Step 1 was showing increase from single-thread C++ to OpenCL kernel. Increase was 6-10x using a i7-2600k and running on all logical cores.
Step 2 was implementing in FPGA. This means pre-shipping data to the FPGA while CPU calculated other things, and beginning computation on the FPGA, and receiving responses back on CPU. Performance was 75x compared to single-thread C++ code.
Important notes that I didn't expect:
Bottleneck was memory transfer bandwidth across PCI-E.
Power consumption was less on FPGA compared to CPU.
Development time was significantly lessened. Altering the design is simple when going from OpenCL > FPGA, compared to Verilog > FPGA
In the late nineties I had the rare opportunity to work with a very exotic “FPGA hypercomputer” (yes, the marketing makes me cringe) that basically consisted of an array of FPGAs that instantiated logic at the hardware level and dynamically readjusted if required. It was a prototype built by now-defunct Starbridge Systems and designed, amongst others, by Fagin of Intel microprocessor fame.

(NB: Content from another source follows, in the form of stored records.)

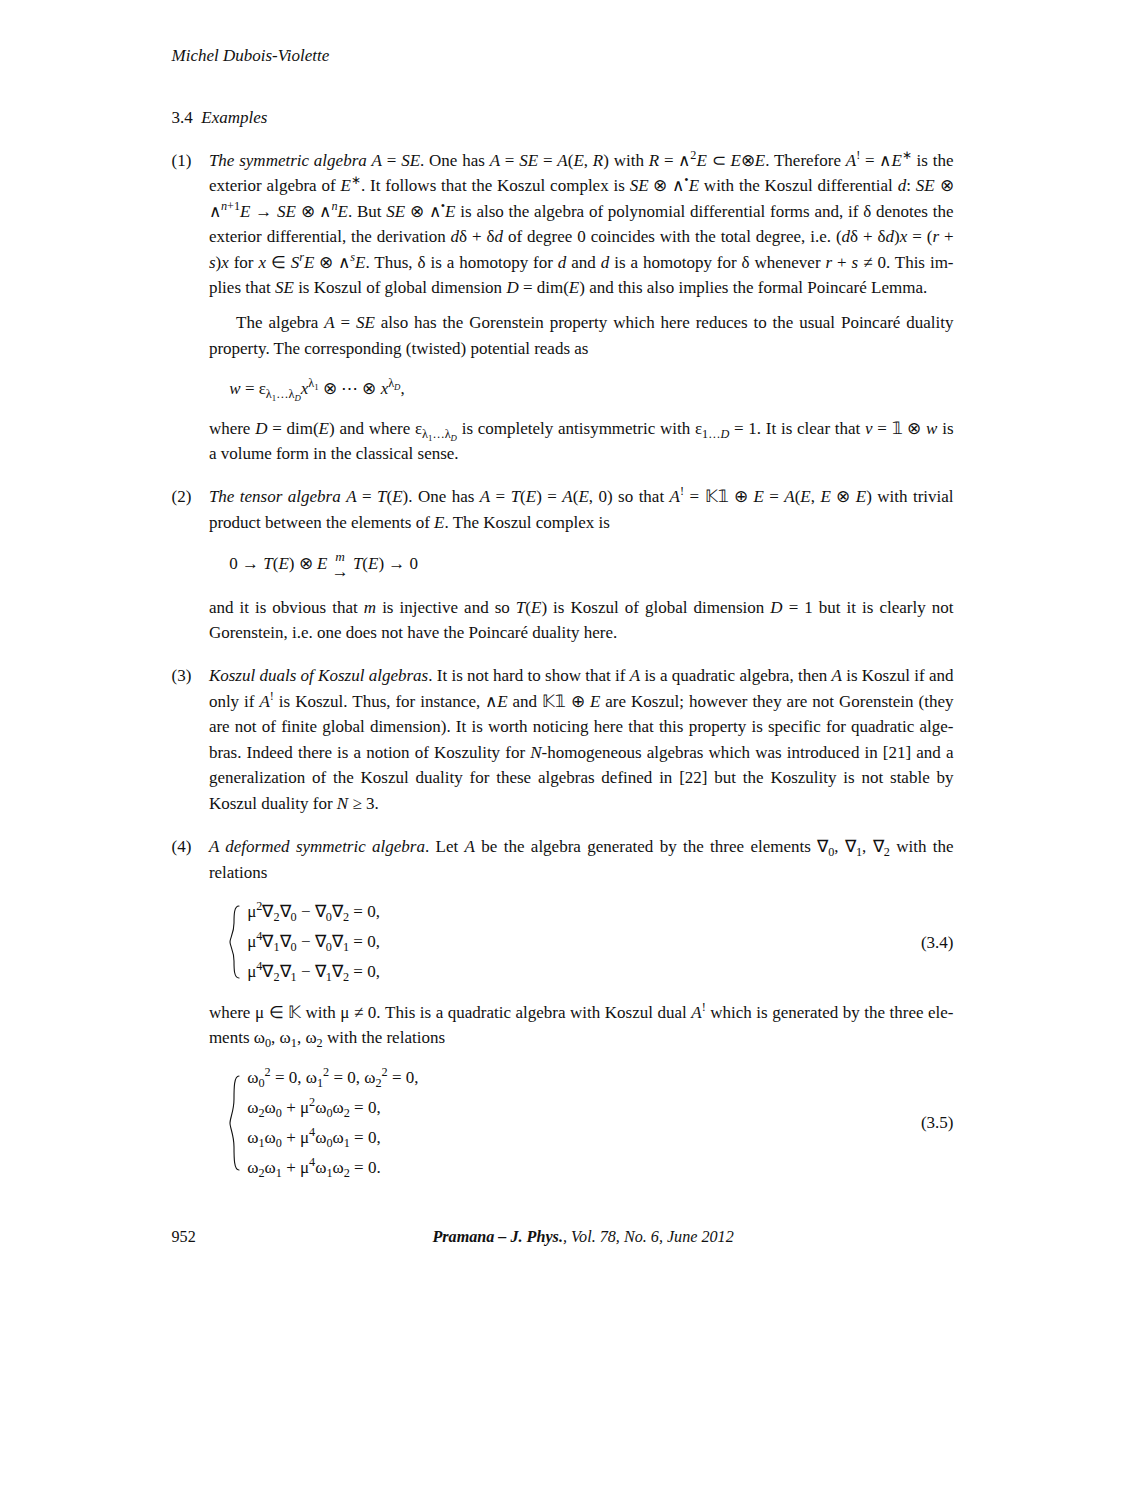Michel Dubois-Violette
3.4 Examples
(1)
The symmetric algebra A = SE. One has A = SE = A(E, R) with R = ∧2E ⊂ E⊗E. Therefore A! = ∧E∗ is the exterior algebra of E∗. It follows that the Koszul complex is SE ⊗ ∧•E with the Koszul differential d: SE ⊗ ∧n+1E → SE ⊗ ∧nE. But SE ⊗ ∧•E is also the algebra of polynomial differential forms and, if δ denotes the exterior differential, the derivation dδ + δd of degree 0 coincides with the total degree, i.e. (dδ + δd)x = (r + s)x for x ∈ SrE ⊗ ∧sE. Thus, δ is a homotopy for d and d is a homotopy for δ whenever r + s ≠ 0. This implies that SE is Koszul of global dimension D = dim(E) and this also implies the formal Poincaré Lemma.
The algebra A = SE also has the Gorenstein property which here reduces to the usual Poincaré duality property. The corresponding (twisted) potential reads as
w = ελ1…λDxλ1 ⊗ ⋯ ⊗ xλD,
where D = dim(E) and where ελ1…λD is completely antisymmetric with ε1…D = 1. It is clear that v = 𝟙 ⊗ w is a volume form in the classical sense.
(2)
The tensor algebra A = T(E). One has A = T(E) = A(E, 0) so that A! = 𝕂𝟙 ⊕ E = A(E, E ⊗ E) with trivial product between the elements of E. The Koszul complex is
0 → T(E) ⊗ E m→ T(E) → 0
and it is obvious that m is injective and so T(E) is Koszul of global dimension D = 1 but it is clearly not Gorenstein, i.e. one does not have the Poincaré duality here.
(3)
Koszul duals of Koszul algebras. It is not hard to show that if A is a quadratic algebra, then A is Koszul if and only if A! is Koszul. Thus, for instance, ∧E and 𝕂𝟙 ⊕ E are Koszul; however they are not Gorenstein (they are not of finite global dimension). It is worth noticing here that this property is specific for quadratic algebras. Indeed there is a notion of Koszulity for N-homogeneous algebras which was introduced in [21] and a generalization of the Koszul duality for these algebras defined in [22] but the Koszulity is not stable by Koszul duality for N ≥ 3.
(4)
A deformed symmetric algebra. Let A be the algebra generated by the three elements ∇0, ∇1, ∇2 with the relations
μ2∇2∇0 − ∇0∇2 = 0,
μ4∇1∇0 − ∇0∇1 = 0,
μ4∇2∇1 − ∇1∇2 = 0,
(3.4)
where μ ∈ 𝕂 with μ ≠ 0. This is a quadratic algebra with Koszul dual A! which is generated by the three elements ω0, ω1, ω2 with the relations
ω02 = 0, ω12 = 0, ω22 = 0,
ω2ω0 + μ2ω0ω2 = 0,
ω1ω0 + μ4ω0ω1 = 0,
ω2ω1 + μ4ω1ω2 = 0.
(3.5)
952
Pramana – J. Phys., Vol. 78, No. 6, June 2012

This kind of book is always my favorite kind of books. When you talk about the whole topic and devote a chapter to each topic, you are essentially given a broad and firm grasp of what's going on in your field to your readers.

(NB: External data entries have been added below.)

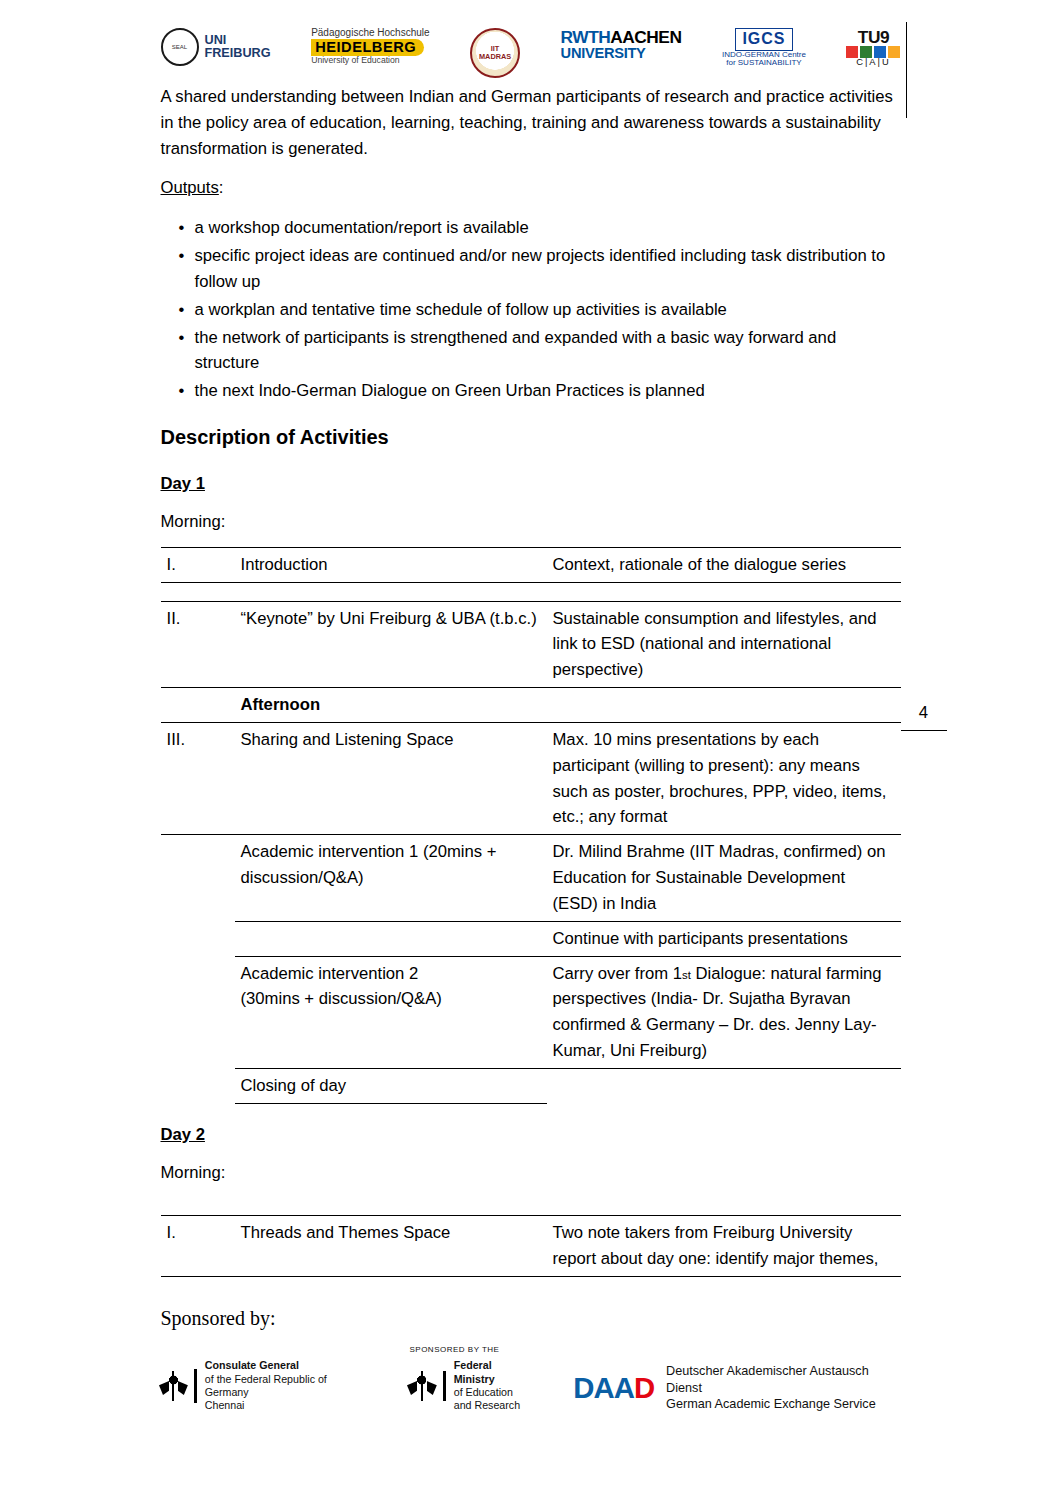SEAL
UNI
FREIBURG
Pädagogische Hochschule
HEIDELBERG
University of Education
IIT
MADRAS
RWTHAACHEN
UNIVERSITY
IGCS
INDO-GERMAN Centre
for SUSTAINABILITY
TU9
C|A|U
4
A shared understanding between Indian and German participants of research and practice activities in the policy area of education, learning, teaching, training and awareness towards a sustainability transformation is generated.
Outputs:
a workshop documentation/report is available
specific project ideas are continued and/or new projects identified including task distribution to follow up
a workplan and tentative time schedule of follow up activities is available
the network of participants is strengthened and expanded with a basic way forward and structure
the next Indo-German Dialogue on Green Urban Practices is planned
Description of Activities
Day 1
Morning:
| I. | Introduction | Context, rationale of the dialogue series |
| II. | “Keynote” by Uni Freiburg & UBA (t.b.c.) | Sustainable consumption and lifestyles, and link to ESD (national and international perspective) |
| | Afternoon | |
| III. | Sharing and Listening Space | Max. 10 mins presentations by each participant (willing to present): any means such as poster, brochures, PPP, video, items, etc.; any format |
| | Academic intervention 1 (20mins + discussion/Q&A) | Dr. Milind Brahme (IIT Madras, confirmed) on Education for Sustainable Development (ESD) in India |
| | | Continue with participants presentations |
| | Academic intervention 2 (30mins + discussion/Q&A) | Carry over from 1 st Dialogue: natural farming perspectives (India- Dr. Sujatha Byravan confirmed & Germany – Dr. des. Jenny Lay-Kumar, Uni Freiburg) |
| | Closing of day | |
Day 2
Morning:
| I. | Threads and Themes Space | Two note takers from Freiburg University report about day one: identify major themes, |
Sponsored by:
Consulate General
of the Federal Republic of Germany
Chennai
SPONSORED BY THE
Federal Ministry
of Education
and Research
DAAD
Deutscher Akademischer Austausch Dienst
German Academic Exchange Service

These kind of books are perfect introductory books.
If I read this book, would it be practical to build an Erlang VM targeting GPUs? The Erlang GPU work I've seen provides access via NIFs, but as I understand it, those are going to continue to hit the PCI-E bottleneck. I'm speculating about the feasibility of Erlang putting its "processes" onto the GPU cores, and the data staying on the GPU until it needed to do network, disk, or other OS mediated access.

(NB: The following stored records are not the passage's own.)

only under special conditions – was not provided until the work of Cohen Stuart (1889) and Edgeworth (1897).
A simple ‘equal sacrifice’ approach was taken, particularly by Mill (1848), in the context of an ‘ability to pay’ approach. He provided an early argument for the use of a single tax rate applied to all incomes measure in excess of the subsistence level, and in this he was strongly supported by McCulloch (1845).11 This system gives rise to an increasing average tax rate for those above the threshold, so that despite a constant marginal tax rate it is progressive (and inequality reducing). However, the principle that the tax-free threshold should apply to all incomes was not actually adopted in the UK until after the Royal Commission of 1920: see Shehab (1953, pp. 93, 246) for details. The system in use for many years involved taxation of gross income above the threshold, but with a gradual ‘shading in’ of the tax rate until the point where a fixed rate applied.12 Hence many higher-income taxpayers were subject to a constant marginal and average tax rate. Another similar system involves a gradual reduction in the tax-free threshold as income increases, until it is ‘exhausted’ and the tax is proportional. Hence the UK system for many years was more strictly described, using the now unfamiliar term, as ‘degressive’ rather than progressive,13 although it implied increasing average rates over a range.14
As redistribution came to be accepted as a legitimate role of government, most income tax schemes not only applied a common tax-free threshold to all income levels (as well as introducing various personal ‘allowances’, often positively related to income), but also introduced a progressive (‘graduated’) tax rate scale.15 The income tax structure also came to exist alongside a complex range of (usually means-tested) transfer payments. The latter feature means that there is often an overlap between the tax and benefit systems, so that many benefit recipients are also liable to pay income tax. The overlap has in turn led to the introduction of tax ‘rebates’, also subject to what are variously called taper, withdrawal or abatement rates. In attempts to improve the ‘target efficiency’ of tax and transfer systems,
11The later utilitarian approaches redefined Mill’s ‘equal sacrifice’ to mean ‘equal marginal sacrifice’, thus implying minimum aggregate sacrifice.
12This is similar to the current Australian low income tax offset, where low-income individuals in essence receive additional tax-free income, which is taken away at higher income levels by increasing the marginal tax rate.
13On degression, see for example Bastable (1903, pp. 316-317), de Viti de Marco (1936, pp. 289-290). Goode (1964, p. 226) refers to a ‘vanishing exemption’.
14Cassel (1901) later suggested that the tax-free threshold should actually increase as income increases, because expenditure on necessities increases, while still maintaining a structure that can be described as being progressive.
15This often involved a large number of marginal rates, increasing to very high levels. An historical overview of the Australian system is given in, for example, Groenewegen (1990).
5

GPUs are best under SIMD conditions: single instruction, multiple data. You're talking about running `eval` thousands of times. Each unit of execution is going to have different data, because each process is executing different code (especially when you consider different branches of a conditional statement).
My only complaint is that the PDF is formatted for print and uses typographic ligatures. To me, HTML-first makes sense for anything intended for widespread digital sharing. Reflowing and screen reading text are minimum design accommodations for a large number of people because of physical or hardware limitations.
Or to put it another way, I think that over the long run, such features are more important than the license because there are non-technical work arounds for the license that don't require duplicated effort.
A lot of interesting research can be done with FPGA+CPU in parallel computing.